This page is obsolete, please see Google Summer Of Code 2016 if you're looking for the GSoC 2006 ideas.
This pages lists the project ideas for Google Summer of Code. As Hudson is primarily implemented in Java, a Java fluency is necessary for most of the projects.
In addition to ideas listed here, any other ideas that you may have are welcome. If you have any questions, please feel free to send them to email@example.com.
Pluggable job queue implementation
Queue controls what build/test jobs are executed where and when, so it's a critical piece in the better utilization of the system. There are a lot of other things that can be put into making scheduling decisions, such as trying to keep a project on the set of small machines as much as possible, figuring out the system capabilities through build times, or detecting broken slaves and trying to avoid that, etc. So we'd like to let the community and interested developers experiment with new and different queue implementations, but the current queue implementation in Hudson is monolithic and cannot be replaced.
This project is thus first to make the queue implementation pluggable, then experiment with various queue implementations. The algorithm for queue is open-ended, but if you need some concrete suggestions to start with, consistent hashing is an interesting starting point to improve the locality of builds.
Expect some concurrency programming.
Opening up a Hudson cluster for other uses
Hudson creates a cluster of nodes that it uses for builds and tests, but allowing people to use the cluster for other purposes is useful, too.
To that end, this project is about developing a general-purpose environment for doing a distributed computing. We can discuss what kind of approaches would make sense, but if you need some concrete suggestions to get started, it could include:
- Scripting language like Groovy, patched a little to support distributed computation, as the environment to write a program that spans multiple JVMs. This experiment is already done to some degree to verify the feasibility of this effort.
- A few library calls on this environment for common tasks, such as staging files on multiple JVMs, telling Hudson that the script is using nodes, and/or forking the same process over a large number of nodes.
- A CLI and/or Ant task to make this functionality available to different environments.
Such environment can be used to simplify the administration of Hudson cluster, perform one-off tasks, do distributed testing, and a lot more.
Unified Instant Messenger support
Hudson has several plugins that define connectivity to different IM protocols for notification and bots, but there's not much code reuse between them, and each bot end up looking very different.
This project is about defining an abstract model of instant messenger and the bot, in such a way that the concrete protocol support can be implemented as add-ons.
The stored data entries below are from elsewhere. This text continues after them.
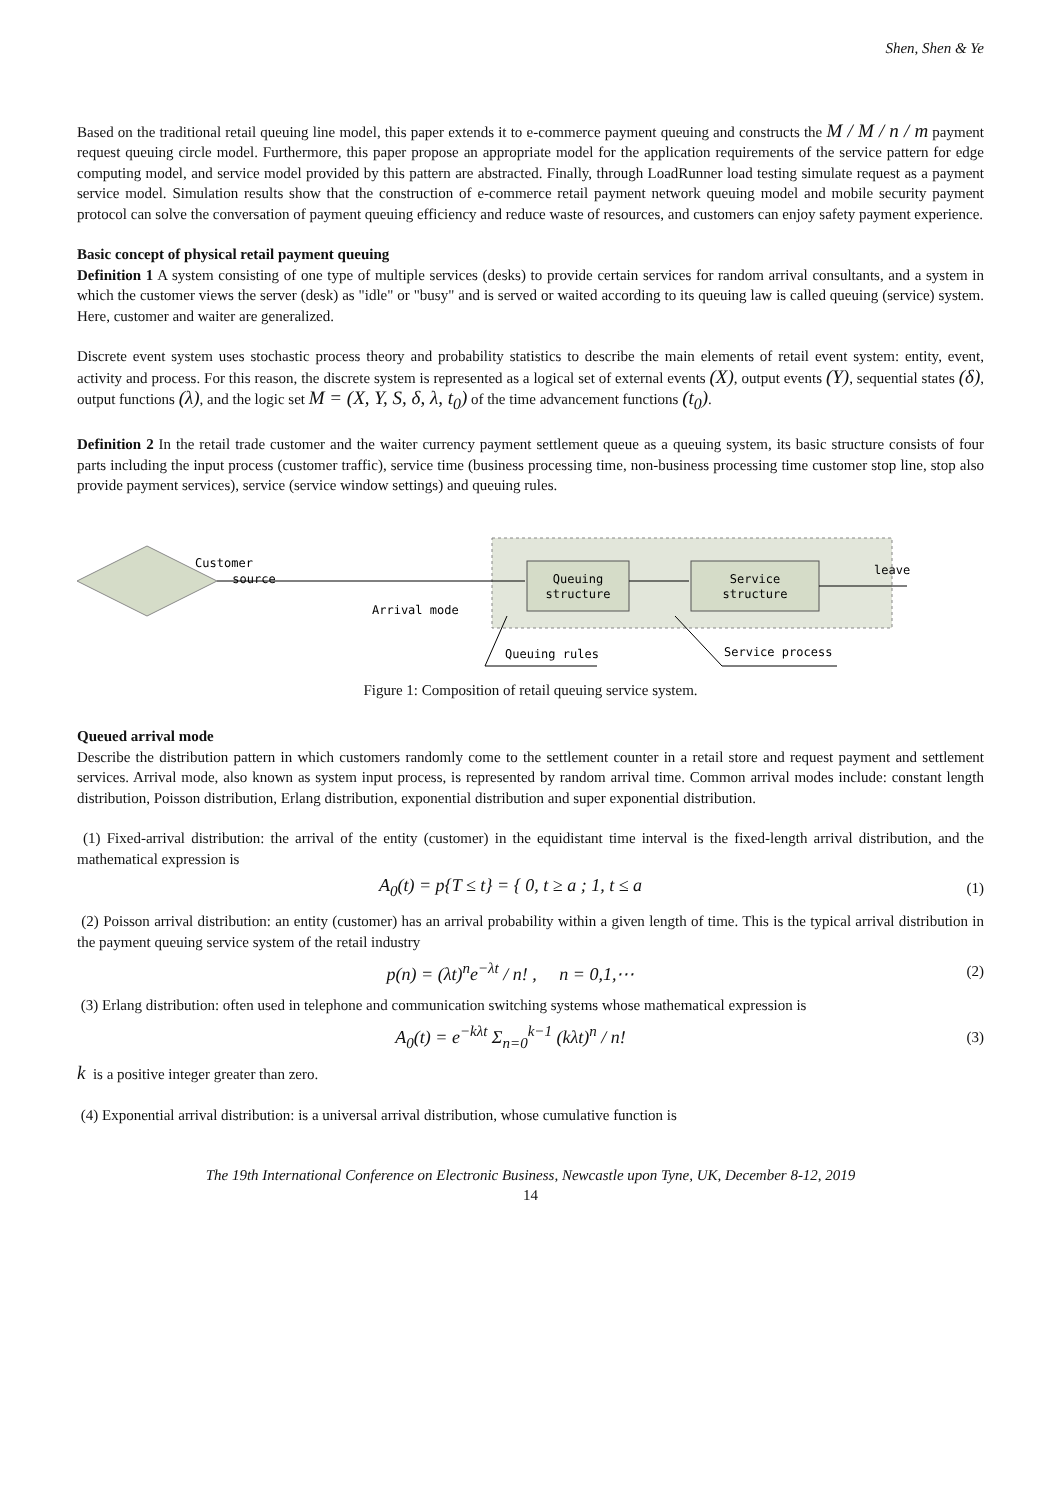Shen, Shen & Ye
Based on the traditional retail queuing line model, this paper extends it to e-commerce payment queuing and constructs the M / M / n / m payment request queuing circle model. Furthermore, this paper propose an appropriate model for the application requirements of the service pattern for edge computing model, and service model provided by this pattern are abstracted. Finally, through LoadRunner load testing simulate request as a payment service model. Simulation results show that the construction of e-commerce retail payment network queuing model and mobile security payment protocol can solve the conversation of payment queuing efficiency and reduce waste of resources, and customers can enjoy safety payment experience.
Basic concept of physical retail payment queuing
Definition 1 A system consisting of one type of multiple services (desks) to provide certain services for random arrival consultants, and a system in which the customer views the server (desk) as "idle" or "busy" and is served or waited according to its queuing law is called queuing (service) system. Here, customer and waiter are generalized.
Discrete event system uses stochastic process theory and probability statistics to describe the main elements of retail event system: entity, event, activity and process. For this reason, the discrete system is represented as a logical set of external events (X), output events (Y), sequential states (δ), output functions (λ), and the logic set M = (X, Y, S, δ, λ, t<sub>0</sub>) of the time advancement functions (t<sub>0</sub>).
Definition 2 In the retail trade customer and the waiter currency payment settlement queue as a queuing system, its basic structure consists of four parts including the input process (customer traffic), service time (business processing time, non-business processing time customer stop line, stop also provide payment services), service (service window settings) and queuing rules.
Customer
source
Queuing
structure
Service
structure
leave
Arrival mode
Queuing rules
Service process
Figure 1: Composition of retail queuing service system.
Queued arrival mode
Describe the distribution pattern in which customers randomly come to the settlement counter in a retail store and request payment and settlement services. Arrival mode, also known as system input process, is represented by random arrival time. Common arrival modes include: constant length distribution, Poisson distribution, Erlang distribution, exponential distribution and super exponential distribution.
(1) Fixed-arrival distribution: the arrival of the entity (customer) in the equidistant time interval is the fixed-length arrival distribution, and the mathematical expression is
A<sub>0</sub>(t) = p{T ≤ t} = { 0, t ≥ a ; 1, t ≤ a
(1)
(2) Poisson arrival distribution: an entity (customer) has an arrival probability within a given length of time. This is the typical arrival distribution in the payment queuing service system of the retail industry
p(n) = (λt)<sup>n</sup>e<sup>−λt</sup> / n! , n = 0,1,⋯
(2)
(3) Erlang distribution: often used in telephone and communication switching systems whose mathematical expression is
A<sub>0</sub>(t) = e<sup>−kλt</sup> Σ<sub>n=0</sub><sup>k−1</sup> (kλt)<sup>n</sup> / n!
(3)
k is a positive integer greater than zero.
(4) Exponential arrival distribution: is a universal arrival distribution, whose cumulative function is
The 19th International Conference on Electronic Business, Newcastle upon Tyne, UK, December 8-12, 2019
14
A project should also define several other extension points, such as adding new bot commands.
Support for Jython/JRuby plugin
Plugins have always been one of the strong points of Hudson, but the fact that it has to be written in Java makes it unnecessarily hard to write a simple plugin. So this project is about letting people write a plugin in other languages, whose interpreters are available in JVM (such as Jython and JRuby.)
Such environment can focus on common use cases, such as writing a builder, and need not support everything. We should take advantage of this to further reduce the boiler plate code that a Hudson plugin may require.
Add Windows Integrated Authentication to Hudson
Windows domains and Internet Explorer supports Keroberos-on-SPNEGO based single sign-on solution called "Windows Integrated Authentication". This allows the users of a Windows domain to access a remote web application without typing the password again. There are several pieces in JDKs that implement a part of the protocol, but it's not as readily usable as it should be.
So this project is about wrapping the WIA support into a reusable library, and then integrate that into Hudson. This will benefit Java webapps in general, not just Hudson.
This task is very well scoped out, so the creativity is mainly in implementation and designing it for reusability. Some of you may like that, and some others may hate that.
Wake on LAN support
Work load on Hudson tends to be spiky, and it's rare to see the entire cluster utilized. Therefore, to make Hudson greener, it'd be nice for Hudson to be able to shut down unused nodes and bring them back on as the load changes. There is already an infrastructure in Hudson to do this, but it currently lacks the means to power it off and bring it up.
This project is about implementing a Wake-on-LAN protocol support, which allows us to remotely power on a computer over the network, combined with various platform-specific shutdown techniques, to implement this mechanism.